_Material supplied_:
---------------

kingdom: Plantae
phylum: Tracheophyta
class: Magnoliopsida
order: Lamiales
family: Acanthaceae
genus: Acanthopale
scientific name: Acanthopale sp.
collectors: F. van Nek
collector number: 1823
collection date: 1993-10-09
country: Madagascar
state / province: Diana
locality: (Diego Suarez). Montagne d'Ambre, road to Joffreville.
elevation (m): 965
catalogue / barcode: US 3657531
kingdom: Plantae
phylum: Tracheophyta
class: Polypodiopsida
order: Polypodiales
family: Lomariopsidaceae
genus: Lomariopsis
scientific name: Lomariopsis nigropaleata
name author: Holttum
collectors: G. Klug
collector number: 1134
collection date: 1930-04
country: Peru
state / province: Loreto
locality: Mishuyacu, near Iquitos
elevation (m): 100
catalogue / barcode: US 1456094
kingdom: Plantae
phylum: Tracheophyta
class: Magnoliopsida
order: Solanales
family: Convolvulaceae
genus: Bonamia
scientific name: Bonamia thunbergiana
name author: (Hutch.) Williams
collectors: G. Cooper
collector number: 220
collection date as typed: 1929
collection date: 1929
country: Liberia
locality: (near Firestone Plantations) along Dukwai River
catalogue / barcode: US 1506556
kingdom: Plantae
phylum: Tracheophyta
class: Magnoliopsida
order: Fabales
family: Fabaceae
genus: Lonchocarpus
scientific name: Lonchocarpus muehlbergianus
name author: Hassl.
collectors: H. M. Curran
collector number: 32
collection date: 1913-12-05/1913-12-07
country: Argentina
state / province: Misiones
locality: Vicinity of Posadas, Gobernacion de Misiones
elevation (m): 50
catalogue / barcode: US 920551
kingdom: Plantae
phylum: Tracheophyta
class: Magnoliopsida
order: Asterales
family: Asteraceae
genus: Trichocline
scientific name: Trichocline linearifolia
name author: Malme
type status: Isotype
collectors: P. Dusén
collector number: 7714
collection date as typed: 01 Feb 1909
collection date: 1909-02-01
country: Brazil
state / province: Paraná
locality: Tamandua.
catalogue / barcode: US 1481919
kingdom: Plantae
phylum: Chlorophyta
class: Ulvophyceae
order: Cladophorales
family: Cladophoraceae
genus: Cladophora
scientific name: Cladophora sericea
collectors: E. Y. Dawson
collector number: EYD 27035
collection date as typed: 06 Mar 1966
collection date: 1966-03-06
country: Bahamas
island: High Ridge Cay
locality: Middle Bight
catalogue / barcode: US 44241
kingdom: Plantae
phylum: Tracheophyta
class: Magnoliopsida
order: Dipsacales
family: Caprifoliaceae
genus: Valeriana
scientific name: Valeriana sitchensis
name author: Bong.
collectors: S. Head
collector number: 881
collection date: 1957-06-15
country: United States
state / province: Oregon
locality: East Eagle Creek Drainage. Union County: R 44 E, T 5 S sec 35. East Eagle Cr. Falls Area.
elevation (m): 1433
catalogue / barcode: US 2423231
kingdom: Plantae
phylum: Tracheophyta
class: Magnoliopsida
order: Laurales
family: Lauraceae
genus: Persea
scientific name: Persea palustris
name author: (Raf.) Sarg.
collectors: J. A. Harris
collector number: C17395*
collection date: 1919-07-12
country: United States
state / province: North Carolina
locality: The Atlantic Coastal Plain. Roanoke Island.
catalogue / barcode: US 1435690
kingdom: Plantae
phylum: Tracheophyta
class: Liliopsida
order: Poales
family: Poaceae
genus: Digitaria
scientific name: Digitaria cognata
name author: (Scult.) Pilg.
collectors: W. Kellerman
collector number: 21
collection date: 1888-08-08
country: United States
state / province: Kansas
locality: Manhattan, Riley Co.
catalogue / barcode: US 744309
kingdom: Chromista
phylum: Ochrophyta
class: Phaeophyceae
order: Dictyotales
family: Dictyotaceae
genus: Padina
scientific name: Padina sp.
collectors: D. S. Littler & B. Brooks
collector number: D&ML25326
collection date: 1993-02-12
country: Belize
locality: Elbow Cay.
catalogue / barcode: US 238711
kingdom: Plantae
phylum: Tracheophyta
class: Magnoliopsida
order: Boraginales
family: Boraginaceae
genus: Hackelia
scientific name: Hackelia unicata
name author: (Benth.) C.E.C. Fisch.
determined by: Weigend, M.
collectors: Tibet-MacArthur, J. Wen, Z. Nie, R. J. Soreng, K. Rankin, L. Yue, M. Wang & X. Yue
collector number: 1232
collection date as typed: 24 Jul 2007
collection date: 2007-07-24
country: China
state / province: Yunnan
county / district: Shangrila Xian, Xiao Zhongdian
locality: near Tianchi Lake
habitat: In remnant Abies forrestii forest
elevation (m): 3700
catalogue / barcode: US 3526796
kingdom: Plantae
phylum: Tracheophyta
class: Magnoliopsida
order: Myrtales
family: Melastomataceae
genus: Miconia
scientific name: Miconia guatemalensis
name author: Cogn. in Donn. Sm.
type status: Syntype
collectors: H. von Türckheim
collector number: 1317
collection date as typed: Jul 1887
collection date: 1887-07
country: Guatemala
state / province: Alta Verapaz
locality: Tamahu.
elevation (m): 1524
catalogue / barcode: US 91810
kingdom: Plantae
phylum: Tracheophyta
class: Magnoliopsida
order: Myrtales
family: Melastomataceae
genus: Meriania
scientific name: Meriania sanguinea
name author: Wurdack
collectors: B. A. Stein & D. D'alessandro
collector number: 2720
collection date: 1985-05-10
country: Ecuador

---------------

Transcribe the catalog data from each of the records above, giving every field on its own line as "field: value".

kingdom: Plantae
phylum: Tracheophyta
class: Magnoliopsida
order: Lamiales
family: Acanthaceae
genus: Acanthopale
scientific name: Acanthopale sp.
collectors: F. van Nek
collector number: 1823
collection date: 1993-10-09
country: Madagascar
state / province: Diana
locality: (Diego Suarez). Montagne d'Ambre, road to Joffreville.
elevation (m): 965
catalogue / barcode: US 3657531
kingdom: Plantae
phylum: Tracheophyta
class: Polypodiopsida
order: Polypodiales
family: Lomariopsidaceae
genus: Lomariopsis
scientific name: Lomariopsis nigropaleata
name author: Holttum
collectors: G. Klug
collector number: 1134
collection date: 1930-04
country: Peru
state / province: Loreto
locality: Mishuyacu, near Iquitos
elevation (m): 100
catalogue / barcode: US 1456094
kingdom: Plantae
phylum: Tracheophyta
class: Magnoliopsida
order: Solanales
family: Convolvulaceae
genus: Bonamia
scientific name: Bonamia thunbergiana
name author: (Hutch.) Williams
collectors: G. Cooper
collector number: 220
collection date as typed: 1929
collection date: 1929
country: Liberia
locality: (near Firestone Plantations) along Dukwai River
catalogue / barcode: US 1506556
kingdom: Plantae
phylum: Tracheophyta
class: Magnoliopsida
order: Fabales
family: Fabaceae
genus: Lonchocarpus
scientific name: Lonchocarpus muehlbergianus
name author: Hassl.
collectors: H. M. Curran
collector number: 32
collection date: 1913-12-05/1913-12-07
country: Argentina
state / province: Misiones
locality: Vicinity of Posadas, Gobernacion de Misiones
elevation (m): 50
catalogue / barcode: US 920551
kingdom: Plantae
phylum: Tracheophyta
class: Magnoliopsida
order: Asterales
family: Asteraceae
genus: Trichocline
scientific name: Trichocline linearifolia
name author: Malme
type status: Isotype
collectors: P. Dusén
collector number: 7714
collection date as typed: 01 Feb 1909
collection date: 1909-02-01
country: Brazil
state / province: Paraná
locality: Tamandua.
catalogue / barcode: US 1481919
kingdom: Plantae
phylum: Chlorophyta
class: Ulvophyceae
order: Cladophorales
family: Cladophoraceae
genus: Cladophora
scientific name: Cladophora sericea
collectors: E. Y. Dawson
collector number: EYD 27035
collection date as typed: 06 Mar 1966
collection date: 1966-03-06
country: Bahamas
island: High Ridge Cay
locality: Middle Bight
catalogue / barcode: US 44241
kingdom: Plantae
phylum: Tracheophyta
class: Magnoliopsida
order: Dipsacales
family: Caprifoliaceae
genus: Valeriana
scientific name: Valeriana sitchensis
name author: Bong.
collectors: S. Head
collector number: 881
collection date: 1957-06-15
country: United States
state / province: Oregon
locality: East Eagle Creek Drainage. Union County: R 44 E, T 5 S sec 35. East Eagle Cr. Falls Area.
elevation (m): 1433
catalogue / barcode: US 2423231
kingdom: Plantae
phylum: Tracheophyta
class: Magnoliopsida
order: Laurales
family: Lauraceae
genus: Persea
scientific name: Persea palustris
name author: (Raf.) Sarg.
collectors: J. A. Harris
collector number: C17395*
collection date: 1919-07-12
country: United States
state / province: North Carolina
locality: The Atlantic Coastal Plain. Roanoke Island.
catalogue / barcode: US 1435690
kingdom: Plantae
phylum: Tracheophyta
class: Liliopsida
order: Poales
family: Poaceae
genus: Digitaria
scientific name: Digitaria cognata
name author: (Scult.) Pilg.
collectors: W. Kellerman
collector number: 21
collection date: 1888-08-08
country: United States
state / province: Kansas
locality: Manhattan, Riley Co.
catalogue / barcode: US 744309
kingdom: Chromista
phylum: Ochrophyta
class: Phaeophyceae
order: Dictyotales
family: Dictyotaceae
genus: Padina
scientific name: Padina sp.
collectors: D. S. Littler & B. Brooks
collector number: D&ML25326
collection date: 1993-02-12
country: Belize
locality: Elbow Cay.
catalogue / barcode: US 238711
kingdom: Plantae
phylum: Tracheophyta
class: Magnoliopsida
order: Boraginales
family: Boraginaceae
genus: Hackelia
scientific name: Hackelia unicata
name author: (Benth.) C.E.C. Fisch.
determined by: Weigend, M.
collectors: Tibet-MacArthur, J. Wen, Z. Nie, R. J. Soreng, K. Rankin, L. Yue, M. Wang & X. Yue
collector number: 1232
collection date as typed: 24 Jul 2007
collection date: 2007-07-24
country: China
state / province: Yunnan
county / district: Shangrila Xian, Xiao Zhongdian
locality: near Tianchi Lake
habitat: In remnant Abies forrestii forest
elevation (m): 3700
catalogue / barcode: US 3526796
kingdom: Plantae
phylum: Tracheophyta
class: Magnoliopsida
order: Myrtales
family: Melastomataceae
genus: Miconia
scientific name: Miconia guatemalensis
name author: Cogn. in Donn. Sm.
type status: Syntype
collectors: H. von Türckheim
collector number: 1317
collection date as typed: Jul 1887
collection date: 1887-07
country: Guatemala
state / province: Alta Verapaz
locality: Tamahu.
elevation (m): 1524
catalogue / barcode: US 91810
kingdom: Plantae
phylum: Tracheophyta
class: Magnoliopsida
order: Myrtales
family: Melastomataceae
genus: Meriania
scientific name: Meriania sanguinea
name author: Wurdack
collectors: B. A. Stein & D. D'alessandro
collector number: 2720
collection date: 1985-05-10
country: Ecuador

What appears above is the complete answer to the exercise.